Mayor John DeStefano Jr. kicked off the tax season yesterday by announcing his support for the establishment of a state-wide Earned Income Tax Credit at an event marking the beginning of the 2006 Volunteer Income Tax Assistance program.
DeStefano called upon the state legislature to create an EITC for Connecticut, currently the only New England state without a state-level program. For nearly a decade, advocacy groups have supported the program, which provides a tax break for low-wage workers, but its prospects for success in Hartford have been dim. But yesterday, DeStefano and Senate Majority Leader Martin Looney, a Democrat from New Haven, expressed optimism that state leadership had increased its support for the program, encouraged in part by a recently announced budget surplus.
“Everyone should have to work, but work should pay,” DeStefano said. “We need to keep that bargain … That’s what the EITC is about.”
DeStefano said the city will lobby in Hartford for the establishment of a state-level EITC. In addition to the federal-level EITC, state-level EITCs exist in 18 other states in the country.
The Yale College Democrats and the Yale student group Project Opportunity are also lobbying heavily for a state-wide EITC, Dan Weeks ’06 of Project Opportunity said. Weeks said a group of Yale students will meet on Friday with Philip Dukes, a policy advisor to Gov. M. Jodi Rell.
Looney said the idea of an EITC has significant support in the Senate Democratic Caucus, particularly because it is designed to assist primarily working people. Other states have passed EITC legislation with bipartisan support, including Massachusetts and New Jersey, both of which instituted the measure under Republican governors, Looney said. He said the EITC is particularly effective for economic development because most of the money given to families is spent in local communities.
“It is a stimulus to the economy because these people are on such a thin margin, they aren’t squirreling it away,” he said.
But Looney said the legislature is looking at a number of other ways to help foster job creation in Connecticut and is considering ways to alleviate the burden of property taxes for industry, which, he said, are a strong disincentive to new development and innovation.
According to the Mayor’s Office, nearly 12,000 New Haven residents, or 25 percent of those who filed taxes, qualified to receive the federal-level EITC in 2003, bringing more than $20 million into the city.
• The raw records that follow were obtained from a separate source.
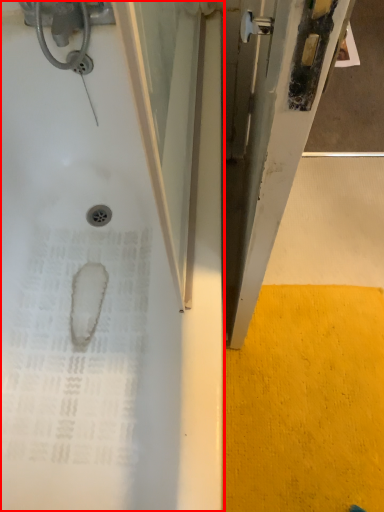
Question: Where is bathtub (annotated by the red box) located in relation to concrete in the image?

Choices:
 (A) left
 (B) right

Answer: (A)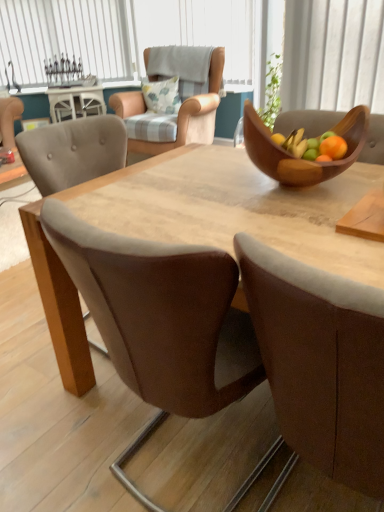
Locate an element on the screen. This screenshot has height=512, width=384. free space in front of wooden bowl at center is located at coordinates (298, 222).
Looney said he and his allies in the state legislature are hoping to set the state EITC at 20 percent. The mayor’s office has calculated that, set at 20 percent of the federal EITC, the state program would bring an additional $4 million into the city, mayoral spokesman Derek Slap said.
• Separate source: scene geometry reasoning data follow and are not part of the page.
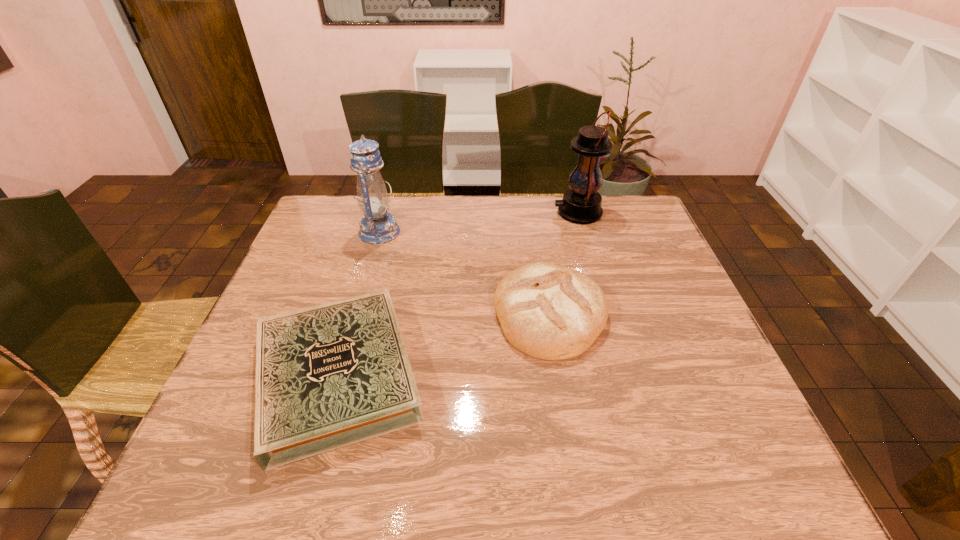
I want to click on the right lantern, so click(581, 204).

Locate an element on the screen. The image size is (960, 540). the left lantern is located at coordinates (377, 226).

The width and height of the screenshot is (960, 540). In order to click on the third tallest object in this screenshot , I will do `click(550, 312)`.

I want to click on the shortest object, so click(x=331, y=375).

Locate the blank area located 0.270m above the right lantern, indicating its light source in the image. Please provide its 2D coordinates. Your answer should be formatted as a tuple, i.e. [(x, y)], where the tuple contains the x and y coordinates of a point satisfying the conditions above.

[(474, 212)]

Locate the blank area located above the right lantern, indicating its light source in the image. Please provide its 2D coordinates. Your answer should be formatted as a tuple, i.e. [(x, y)], where the tuple contains the x and y coordinates of a point satisfying the conditions above.

[(442, 212)]

Locate any vacant position located above the right lantern, indicating its light source in the image. Please provide its 2D coordinates. Your answer should be formatted as a tuple, i.e. [(x, y)], where the tuple contains the x and y coordinates of a point satisfying the conditions above.

[(444, 212)]

Image resolution: width=960 pixels, height=540 pixels. What are the coordinates of `vacant space located 0.060m on the front-facing side of the left lantern` in the screenshot? It's located at (419, 232).

Image resolution: width=960 pixels, height=540 pixels. I want to click on free region located 0.400m on the left of the bread, so click(x=340, y=314).

You are a GUI agent. You are given a task and a screenshot of the screen. Output one action in this format:
    pyautogui.click(x=<x>, y=<y>)
    Task: Click on the vacant position located 0.390m on the right of the shortest object
    
    Given the screenshot: What is the action you would take?
    pyautogui.click(x=601, y=375)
Michael Montano ’03, economic development programs coordinator for the New Haven advocacy group Junta for Progressive Action, said the VITA program, which provides free tax preparation for low-income individuals, is instrumental in helping eligible families claim their federal EITC money. Last year, the program assisted 600 people and helped them claim an average refund of $1,700.
“Obviously, no tax credit is going to be as effective as having a good job and health care in improving quality of life, but this tax program does help let people retain their hard earned money,” he said.
The VITA program expanded this year, and now offers tax preparation at six sites, up from two last year. The sites include the New Haven Free Public Library and the new Yale-Dixwell Community Center.